Dataset records:

· · ·

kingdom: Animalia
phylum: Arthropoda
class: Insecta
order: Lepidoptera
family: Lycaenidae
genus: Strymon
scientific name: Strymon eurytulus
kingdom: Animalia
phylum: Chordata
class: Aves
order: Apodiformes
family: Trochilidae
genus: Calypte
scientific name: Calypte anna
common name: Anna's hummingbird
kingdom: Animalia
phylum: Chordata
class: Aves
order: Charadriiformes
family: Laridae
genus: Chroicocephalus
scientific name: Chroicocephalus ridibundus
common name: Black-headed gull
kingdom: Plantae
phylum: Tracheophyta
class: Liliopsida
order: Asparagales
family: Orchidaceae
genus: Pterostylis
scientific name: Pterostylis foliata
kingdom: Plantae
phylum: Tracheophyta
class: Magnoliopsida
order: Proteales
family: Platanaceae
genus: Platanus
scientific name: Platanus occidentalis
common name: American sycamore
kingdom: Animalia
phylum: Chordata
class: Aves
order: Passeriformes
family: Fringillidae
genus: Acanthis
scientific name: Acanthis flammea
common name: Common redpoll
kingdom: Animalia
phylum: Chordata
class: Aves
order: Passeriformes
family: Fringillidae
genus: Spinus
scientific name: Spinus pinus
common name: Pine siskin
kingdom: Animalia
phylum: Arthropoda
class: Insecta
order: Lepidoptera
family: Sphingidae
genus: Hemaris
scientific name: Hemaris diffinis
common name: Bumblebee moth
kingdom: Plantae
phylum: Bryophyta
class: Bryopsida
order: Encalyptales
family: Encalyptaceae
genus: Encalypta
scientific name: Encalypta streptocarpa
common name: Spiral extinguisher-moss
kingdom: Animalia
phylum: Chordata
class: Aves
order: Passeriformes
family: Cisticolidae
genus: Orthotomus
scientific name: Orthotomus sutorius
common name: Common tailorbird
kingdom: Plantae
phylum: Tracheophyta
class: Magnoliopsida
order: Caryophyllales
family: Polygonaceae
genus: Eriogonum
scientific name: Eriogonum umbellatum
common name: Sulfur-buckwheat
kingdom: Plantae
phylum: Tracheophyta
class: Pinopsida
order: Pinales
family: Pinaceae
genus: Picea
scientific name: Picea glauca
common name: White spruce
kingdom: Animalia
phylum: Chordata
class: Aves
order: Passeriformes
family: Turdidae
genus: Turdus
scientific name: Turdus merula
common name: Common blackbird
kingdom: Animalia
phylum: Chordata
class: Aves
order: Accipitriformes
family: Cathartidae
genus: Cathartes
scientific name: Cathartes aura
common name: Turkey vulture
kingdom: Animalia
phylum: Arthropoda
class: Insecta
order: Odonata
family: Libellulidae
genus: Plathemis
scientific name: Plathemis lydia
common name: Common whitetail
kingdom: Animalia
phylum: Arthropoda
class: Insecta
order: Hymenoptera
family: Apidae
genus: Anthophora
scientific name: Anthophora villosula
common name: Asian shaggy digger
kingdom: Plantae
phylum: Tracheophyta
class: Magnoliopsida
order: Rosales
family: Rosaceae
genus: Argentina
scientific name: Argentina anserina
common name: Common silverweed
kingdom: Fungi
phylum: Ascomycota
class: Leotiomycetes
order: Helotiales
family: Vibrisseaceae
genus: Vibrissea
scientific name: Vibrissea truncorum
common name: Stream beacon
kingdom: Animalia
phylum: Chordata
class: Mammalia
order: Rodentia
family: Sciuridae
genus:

· · ·

--- YOUR TASK ---
Render every one of the lines above as a Markdown table with the columns Row and Line, numbering the rows in order and omitting any blank lines.

--- EXERCISE SOLUTION ---
| Row | Line |
|---|---|
| 1 | kingdom: Animalia |
| 2 | phylum: Arthropoda |
| 3 | class: Insecta |
| 4 | order: Lepidoptera |
| 5 | family: Lycaenidae |
| 6 | genus: Strymon |
| 7 | scientific name: Strymon eurytulus |
| 8 | kingdom: Animalia |
| 9 | phylum: Chordata |
| 10 | class: Aves |
| 11 | order: Apodiformes |
| 12 | family: Trochilidae |
| 13 | genus: Calypte |
| 14 | scientific name: Calypte anna |
| 15 | common name: Anna's hummingbird |
| 16 | kingdom: Animalia |
| 17 | phylum: Chordata |
| 18 | class: Aves |
| 19 | order: Charadriiformes |
| 20 | family: Laridae |
| 21 | genus: Chroicocephalus |
| 22 | scientific name: Chroicocephalus ridibundus |
| 23 | common name: Black-headed gull |
| 24 | kingdom: Plantae |
| 25 | phylum: Tracheophyta |
| 26 | class: Liliopsida |
| 27 | order: Asparagales |
| 28 | family: Orchidaceae |
| 29 | genus: Pterostylis |
| 30 | scientific name: Pterostylis foliata |
| 31 | kingdom: Plantae |
| 32 | phylum: Tracheophyta |
| 33 | class: Magnoliopsida |
| 34 | order: Proteales |
| 35 | family: Platanaceae |
| 36 | genus: Platanus |
| 37 | scientific name: Platanus occidentalis |
| 38 | common name: American sycamore |
| 39 | kingdom: Animalia |
| 40 | phylum: Chordata |
| 41 | class: Aves |
| 42 | order: Passeriformes |
| 43 | family: Fringillidae |
| 44 | genus: Acanthis |
| 45 | scientific name: Acanthis flammea |
| 46 | common name: Common redpoll |
| 47 | kingdom: Animalia |
| 48 | phylum: Chordata |
| 49 | class: Aves |
| 50 | order: Passeriformes |
| 51 | family: Fringillidae |
| 52 | genus: Spinus |
| 53 | scientific name: Spinus pinus |
| 54 | common name: Pine siskin |
| 55 | kingdom: Animalia |
| 56 | phylum: Arthropoda |
| 57 | class: Insecta |
| 58 | order: Lepidoptera |
| 59 | family: Sphingidae |
| 60 | genus: Hemaris |
| 61 | scientific name: Hemaris diffinis |
| 62 | common name: Bumblebee moth |
| 63 | kingdom: Plantae |
| 64 | phylum: Bryophyta |
| 65 | class: Bryopsida |
| 66 | order: Encalyptales |
| 67 | family: Encalyptaceae |
| 68 | genus: Encalypta |
| 69 | scientific name: Encalypta streptocarpa |
| 70 | common name: Spiral extinguisher-moss |
| 71 | kingdom: Animalia |
| 72 | phylum: Chordata |
| 73 | class: Aves |
| 74 | order: Passeriformes |
| 75 | family: Cisticolidae |
| 76 | genus: Orthotomus |
| 77 | scientific name: Orthotomus sutorius |
| 78 | common name: Common tailorbird |
| 79 | kingdom: Plantae |
| 80 | phylum: Tracheophyta |
| 81 | class: Magnoliopsida |
| 82 | order: Caryophyllales |
| 83 | family: Polygonaceae |
| 84 | genus: Eriogonum |
| 85 | scientific name: Eriogonum umbellatum |
| 86 | common name: Sulfur-buckwheat |
| 87 | kingdom: Plantae |
| 88 | phylum: Tracheophyta |
| 89 | class: Pinopsida |
| 90 | order: Pinales |
| 91 | family: Pinaceae |
| 92 | genus: Picea |
| 93 | scientific name: Picea glauca |
| 94 | common name: White spruce |
| 95 | kingdom: Animalia |
| 96 | phylum: Chordata |
| 97 | class: Aves |
| 98 | order: Passeriformes |
| 99 | family: Turdidae |
| 100 | genus: Turdus |
| 101 | scientific name: Turdus merula |
| 102 | common name: Common blackbird |
| 103 | kingdom: Animalia |
| 104 | phylum: Chordata |
| 105 | class: Aves |
| 106 | order: Accipitriformes |
| 107 | family: Cathartidae |
| 108 | genus: Cathartes |
| 109 | scientific name: Cathartes aura |
| 110 | common name: Turkey vulture |
| 111 | kingdom: Animalia |
| 112 | phylum: Arthropoda |
| 113 | class: Insecta |
| 114 | order: Odonata |
| 115 | family: Libellulidae |
| 116 | genus: Plathemis |
| 117 | scientific name: Plathemis lydia |
| 118 | common name: Common whitetail |
| 119 | kingdom: Animalia |
| 120 | phylum: Arthropoda |
| 121 | class: Insecta |
| 122 | order: Hymenoptera |
| 123 | family: Apidae |
| 124 | genus: Anthophora |
| 125 | scientific name: Anthophora villosula |
| 126 | common name: Asian shaggy digger |
| 127 | kingdom: Plantae |
| 128 | phylum: Tracheophyta |
| 129 | class: Magnoliopsida |
| 130 | order: Rosales |
| 131 | family: Rosaceae |
| 132 | genus: Argentina |
| 133 | scientific name: Argentina anserina |
| 134 | common name: Common silverweed |
| 135 | kingdom: Fungi |
| 136 | phylum: Ascomycota |
| 137 | class: Leotiomycetes |
| 138 | order: Helotiales |
| 139 | family: Vibrisseaceae |
| 140 | genus: Vibrissea |
| 141 | scientific name: Vibrissea truncorum |
| 142 | common name: Stream beacon |
| 143 | kingdom: Animalia |
| 144 | phylum: Chordata |
| 145 | class: Mammalia |
| 146 | order: Rodentia |
| 147 | family: Sciuridae |
| 148 | genus: |